How to Create an HOA Budget (Step by Step)

A good budget is the difference between a community that quietly funds its future and one that lurches from one special assessment to the next. Here’s how to build one, even without a management company.

Step 1: Gather real numbers

Pull the last 12 months of actuals and current contracts. Don’t start from “last year plus 3%” — start from what things actually cost now, which matters more than ever with insurance and vendor inflation.

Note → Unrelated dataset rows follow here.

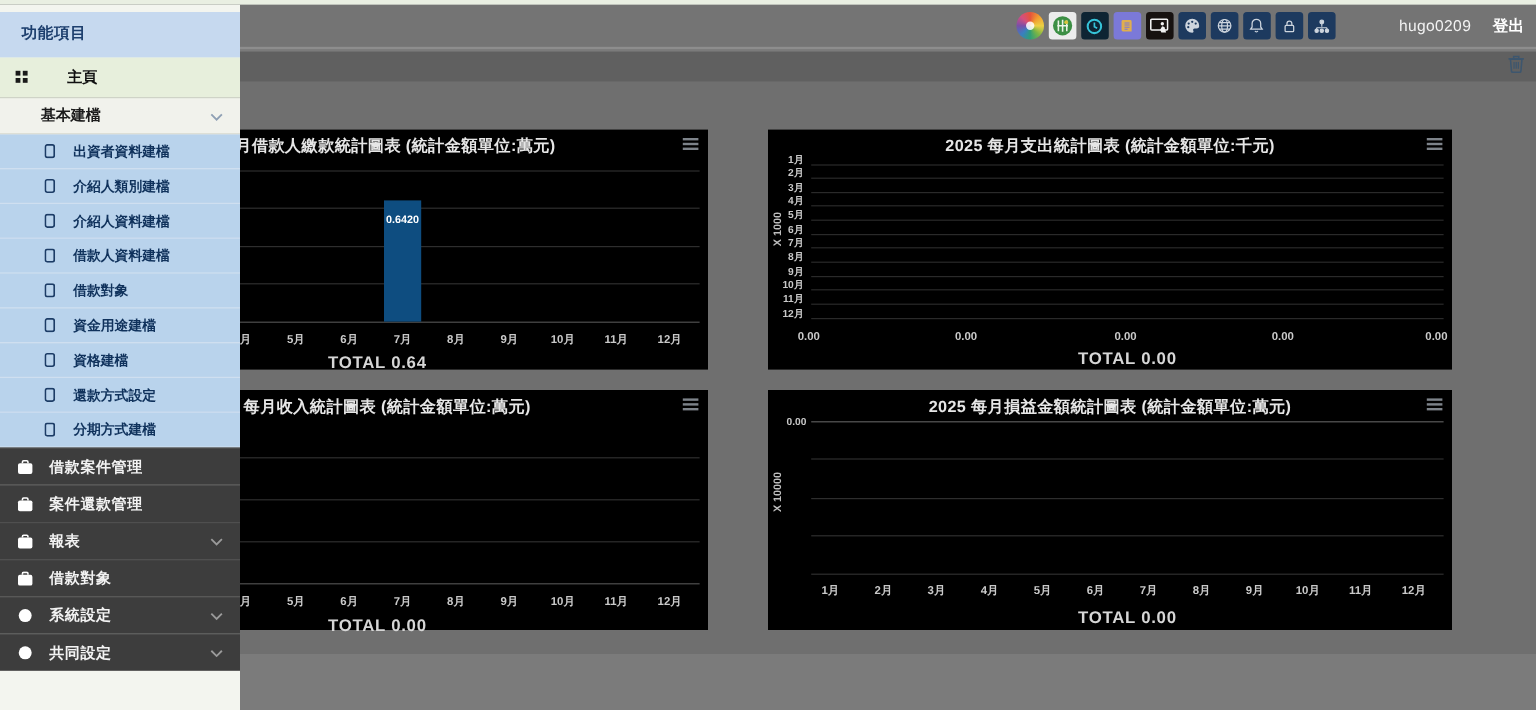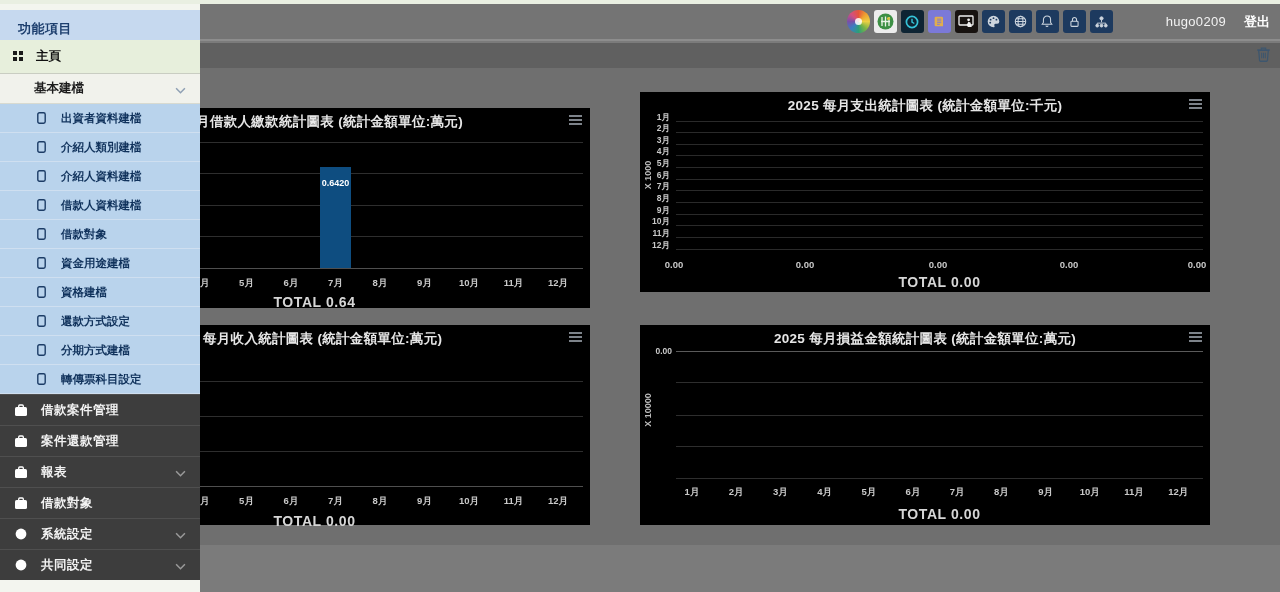--- a/index.html
+++ b/index.html
@@ -24,24 +24,24 @@
   .tile.boardt { background:#171210; }
   .topbar .user { color:#f2f2f2; font-size:13px; margin-left:16px; letter-spacing:.3px;padding-left:37px; }
   .topbar .logout { color:#ffffff; font-size:13px; font-weight:bold; margin-left:18px; cursor:pointer; text-decoration:none; }
   .secondbar { position:absolute; left:0; top:43px; width:1280px; height:25px; background:#606060;
                display:flex; align-items:center; justify-content:flex-end; padding-right:9px; z-index:3; }
   .content-bg { position:absolute; left:0; top:68px; width:1280px; height:477px; background:#6f6f6f; z-index:0; }
 
   
   .sidebar { position:absolute; left:0; top:4px; width:200px; height:588px; background:#f3f5ef;
              z-index:10; overflow:hidden; padding-top:6px; }
-  .sb-header { height:30px; background:#c6d9ef; color:#1d3f6e; font-size:13px; font-weight:bold;
-               line-height:38px; padding-left:18px; letter-spacing:.5px; }
+  .sb-header { height:38px; background:#c6d9ef; color:#1d3f6e; font-size:13px; font-weight:bold;
+               line-height:38px; padding-left:18px; letter-spacing:.5px;font-family:Liberation Mono, monospace; }
   .sb-home { height:34px; background:#e7efdc; border-bottom:1px solid #c9cdc2; display:flex;
-             align-items:center; padding-left:13px; cursor:pointer; }
+             align-items:center; padding-left:13px; cursor:pointer;gap:20px; }
   .grid-icon { width:11px; height:11px; display:grid; grid-template-columns:4px 4px; grid-template-rows:4px 4px;
                gap:2px; margin-right:12px; }
   .grid-icon i { background:#1a1a1a; display:block; }
   .sb-home span.lbl { font-size:12.5px; font-weight:bold; color:#111; }
   .sb-group { height:30px; background:#f1f2ec; border-bottom:1px solid #d8dad0; display:flex;
               align-items:center; padding:0 14px 0 34px; cursor:pointer; }
   .sb-group span.lbl { font-size:12.5px; font-weight:bold; color:#1c1c1c; flex:1; }
   .chev { color:#8fa0b4; flex:0 0 auto; }
   .sb-sub { height:29px; background:#b9d3ec; border-bottom:1px solid #cfdff0; display:flex;
             align-items:center; padding-left:37px; cursor:pointer; }
@@ -95,21 +95,21 @@
       <div class="ax" style="left: 253px; width: 36px; top: 169px;">6月</div>
       <div class="ax" style="left: 297.5px; width: 36px; top: 169px;">7月</div>
       <div class="ax" style="left: 342px; width: 36px; top: 169px;">8月</div>
       <div class="ax" style="left: 386.5px; width: 36px; top: 169px;">9月</div>
       <div class="ax" style="left: 431px; width: 36px; top: 169px;">10月</div>
       <div class="ax" style="left: 475.5px; width: 36px; top: 169px;">11月</div>
       <div class="ax" style="left: 520px; width: 36px; top: 169px;">12月</div>
       <div class="bar" style="left: 300px; width: 31px; top: 58.885px; height: 101.115px; background: rgb(14, 77, 128);"></div>
       <div class="barlabel" style="left: 290.5px; width: 50px; top: 45.885px; margin-top: 24px;">0.6420</div>
     </div>
-    <div class="panel" style="left: 640px; top: 92px; padding-left: 36px;">
+    <div class="panel" style="left: 640px; top: 108px; padding-left: 36px;">
       <div class="ct">2025 每月支出統計圖表 (統計金額單位:千元)</div>
       <div class="burger">
         <i></i>
         <i></i>
         <i></i>
       </div>
       <div class="total" style="left: 36px; width: 527px; top: 182px;">TOTAL 0.00</div>
       <div class="axr" style="left: 6px; width: 24px; top: 19.5px;">1月</div>
       <div class="gl" style="left: 36px; width: 527px; top: 28.5px; background: rgb(42, 42, 42);"></div>
       <div class="axr" style="left: 6px; width: 24px; top: 31.15px;">2月</div>
@@ -353,26 +353,20 @@
           <rect x="0.8" y="0.8" width="7.4" height="10.4" rx="1.6" fill="none" stroke="#1c3c66" stroke-width="1.4"></rect>
         </svg>
         <span class="lbl">還款方式設定</span>
       </div>
       <div class="sb-sub">
         <svg width="9" height="12" viewBox="0 0 9 12">
           <rect x="0.8" y="0.8" width="7.4" height="10.4" rx="1.6" fill="none" stroke="#1c3c66" stroke-width="1.4"></rect>
         </svg>
         <span class="lbl">分期方式建檔</span>
       </div>
-      <div class="sb-sub">
-        <svg width="9" height="12" viewBox="0 0 9 12">
-          <rect x="0.8" y="0.8" width="7.4" height="10.4" rx="1.6" fill="none" stroke="#1c3c66" stroke-width="1.4"></rect>
-        </svg>
-        <span class="lbl">轉傳票科目設定</span>
-      </div>
     </div>
   <div id="darkItems">
       <div class="sb-dark">
         <span class="ic">
           <svg width="14" height="13" viewBox="0 0 14 13">
             <path d="M4.7 3 v-1 a1 1 0 0 1 1-1 h2.6 a1 1 0 0 1 1 1 v1" fill="none" stroke="#fff" stroke-width="1.3"></path>
             <rect x="1" y="3" width="12" height="9" rx="1.6" fill="#fff"></rect>
           </svg>
         </span>
         <span class="lbl">借款案件管理</span>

Step 2: Build operating expenses

List every recurring cost:

  • Insurance (master policy)
  • Utilities for common areas
  • Landscaping & maintenance
  • Management / administration
  • Repairs & supplies
  • Legal & accounting
  • Contingency (a small buffer)

Step 3: Fund reserves from the study

Add the reserve contribution your reserve study recommends. This is the half boards are tempted to shrink to keep dues low — and the exact reason communities get hit with special assessments. Fund it.

Step 4: Set the dues

Add operating + reserves + contingency, divide by the ownership shares in your declaration, and you have each owner’s assessment. Model it with our reserve fund calculator to see how the reserve piece affects the monthly number.

Step 5: Adopt and notice it properly

Most associations adopt the budget at a noticed meeting and must send owners notice; some documents let members reject it by a set margin. Follow your bylaws and state law precisely so the budget — and the dues it sets — stand up.

Free worksheet

Grab our HOA annual budget worksheet on the Run Your HOA hub to plug in your own numbers. If reserves, audits, or dues collection are getting away from you, it may be worth bringing in an accountant who knows community associations.

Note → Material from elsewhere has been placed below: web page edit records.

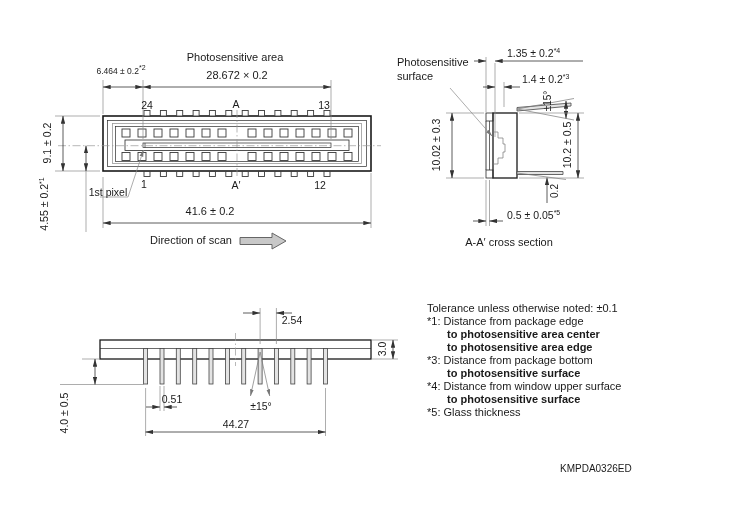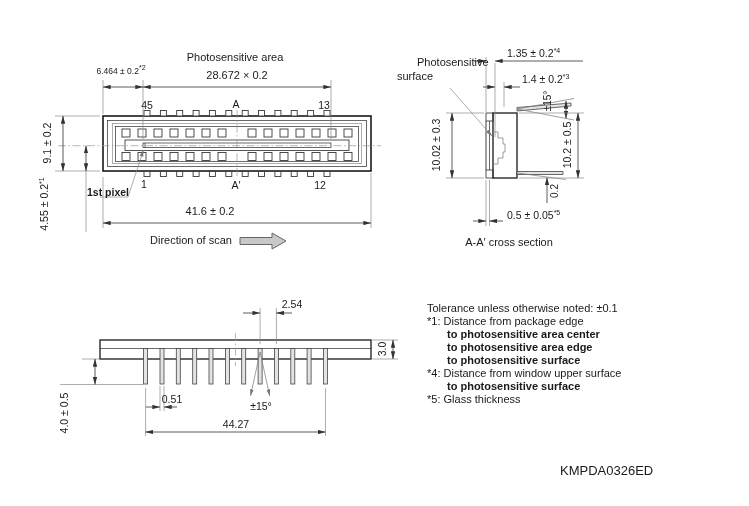--- a/index.html
+++ b/index.html
@@ -5,21 +5,21 @@
   html,body{margin:0;padding:0;background:#fff;}
   #stage{position:relative;width:749px;height:506px;background:#ffffff;overflow:hidden;
          font-family:"Liberation Sans",sans-serif;color:#1a1a1a;}
   #stage svg{position:absolute;left:0;top:0;}
   .t{position:absolute;white-space:nowrap;font-size:10.5px;color:#1a1a1a;line-height:1;}
   .c{transform:translate(-50%,-50%);}
   .r{transform:translate(-50%,-50%) rotate(-90deg);}
   .s11{font-size:11px;}
   .s10{font-size:10px;}
   .s85{font-size:8.5px;}
-  .s12{font-size:13px;}
+  .s12{font-size:10px;}
   sup.sp{font-size:7px;vertical-align:4px;line-height:0;}
   .notes{position:absolute;left:427px;top:302px;font-size:11px;line-height:13px;}
   .note-cont{padding-left:20px;font-weight:bold;}
   
   .ln{stroke:#2a2a2a;stroke-width:0.9;fill:none;}
   .thick{stroke:#1a1a1a;stroke-width:1.6;fill:none;}
   .lt{stroke:#9a9a9a;stroke-width:0.8;fill:none;}
   .ext{stroke:#8a8a8a;stroke-width:0.7;fill:none;}
   .dim{stroke:#333;stroke-width:0.8;fill:none;}
   .cl{stroke:#999;stroke-width:0.7;fill:none;stroke-dasharray:8 2.5 1.5 2.5;}
@@ -219,55 +219,56 @@
     <line x1="164" y1="407" x2="177" y2="407" class="dim" marker-start="url(#ah)"></line>
     <line x1="145.6" y1="432" x2="325.5" y2="432" class="dim" marker-start="url(#ah)" marker-end="url(#ah)"></line>
     <line x1="95" y1="359" x2="95" y2="384.5" class="dim" marker-start="url(#ah)" marker-end="url(#ah)"></line>
     <line x1="393" y1="340" x2="393" y2="359" class="dim" marker-start="url(#ah)" marker-end="url(#ah)"></line>
   </g>
 </svg>
 
   <div class="t c s11" style="left:235px;top:57px;">Photosensitive area</div>
   <div class="t c s11" style="left:237px;top:75px;text-align:right;">28.672 × 0.2</div>
   <div class="t c s85" style="left:121px;top:71px;"><span>6.464 ± 0.2</span><sup class="sp">*2</sup></div>
-  <div class="t c" style="left:147px;top:105px;">45</div>
+  <div class="t c" style="left:147px;top:105px;">24</div>
   <div class="t c" style="left:236px;top:104px;">A</div>
   <div class="t c" style="left:324px;top:105px;">13</div>
   <div class="t c" style="left:144px;top:184px;">1</div>
   <div class="t c" style="left:236px;top:185px;">A′</div>
   <div class="t c" style="left:320px;top:185px;">12</div>
   <div class="t r" style="left:47px;top:143px;">9.1 ± 0.2</div>
   <div class="t r" style="left:44px;top:204px;"><span>4.55 ± 0.2</span><sup class="sp">*1</sup></div>
-  <div class="t c" style="left:108px;top:192px;font-weight:bold;">1st pixel</div>
+  <div class="t c" style="left:108px;top:192px;">1st pixel</div>
   <div class="t c s11" style="left:210px;top:211px;">41.6 ± 0.2</div>
   <div class="t c s11" style="left:191px;top:240px;">Direction of scan</div>
 
-  <div class="t s11" style="left:397px;top:57px;margin-left:20px;">Photosensitive</div>
+  <div class="t s11" style="left:397px;top:57px;">Photosensitive</div>
   <div class="t s11" style="left:397px;top:71px;">surface</div>
   <div class="t" style="left:507px;top:48px;"><span>1.35 ± 0.2</span><sup class="sp">*4</sup></div>
   <div class="t" style="left:522px;top:74px;"><span>1.4 ± 0.2</span><sup class="sp">*3</sup></div>
   <div class="t r s10" style="left:548px;top:101px;">±15°</div>
   <div class="t r" style="left:436px;top:145px;">10.02 ± 0.3</div>
   <div class="t r" style="left:567px;top:145px;">10.2 ± 0.5</div>
   <div class="t r s10" style="left:555px;top:191px;">0.2</div>
   <div class="t" style="left:507px;top:210px;"><span>0.5 ± 0.05</span><sup class="sp">*5</sup></div>
   <div class="t c s11" style="left:509px;top:242px;">A-A′ cross section</div>
 
-  <div class="t c" style="left:292px;top:304px;">2.54</div>
+  <div class="t c" style="left:292px;top:320px;">2.54</div>
   <div class="t r" style="left:382px;top:349px;">3.0</div>
   <div class="t c" style="left:172px;top:399px;">0.51</div>
   <div class="t c" style="left:261px;top:406px;">±15°</div>
   <div class="t c" style="left:236px;top:424px;">44.27</div>
   <div class="t r" style="left:64px;top:413px;">4.0 ± 0.5</div>
 
   <div class="notes">
     <div>Tolerance unless otherwise noted: ±0.1</div>
     <div><span>*1:</span> <span>Distance from package edge</span></div>
     <div class="note-cont">to photosensitive area center</div>
     <div class="note-cont">to photosensitive area edge</div>
+    <div><span>*3:</span> <span>Distance from package bottom</span></div>
     <div class="note-cont">to photosensitive surface</div>
     <div><span>*4:</span> <span>Distance from window upper surface</span></div>
     <div class="note-cont">to photosensitive surface</div>
     <div><span>*5:</span> <span>Glass thickness</span></div>
   </div>
 
   <div class="t s12" style="left:560px;top:464px;">KMPDA0326ED</div>
 
 </div>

Frequently asked questions

What should an HOA budget include?

Operating expenses (insurance, utilities, landscaping, management, repairs, admin, legal), a reserve contribution based on your reserve study, and a small contingency. The total, divided by ownership shares, sets each owner's dues.

How much should an HOA budget for reserves?

As much as your reserve study says — that's its whole purpose. As a rough gut check, many advisors suggest reserves should be a meaningful share of the total budget (often 15–40%), but the study, not a rule of thumb, should drive the number.

Who approves the HOA budget?

Usually the board adopts it at a properly noticed meeting, with notice to owners; some governing documents give members a right to reject it by a set margin. Check your bylaws and state statute for the exact adoption and notice process.

This guide is general information, not legal or financial advice. Your association's governing documents and your state's statute control — confirm specifics with a licensed professional.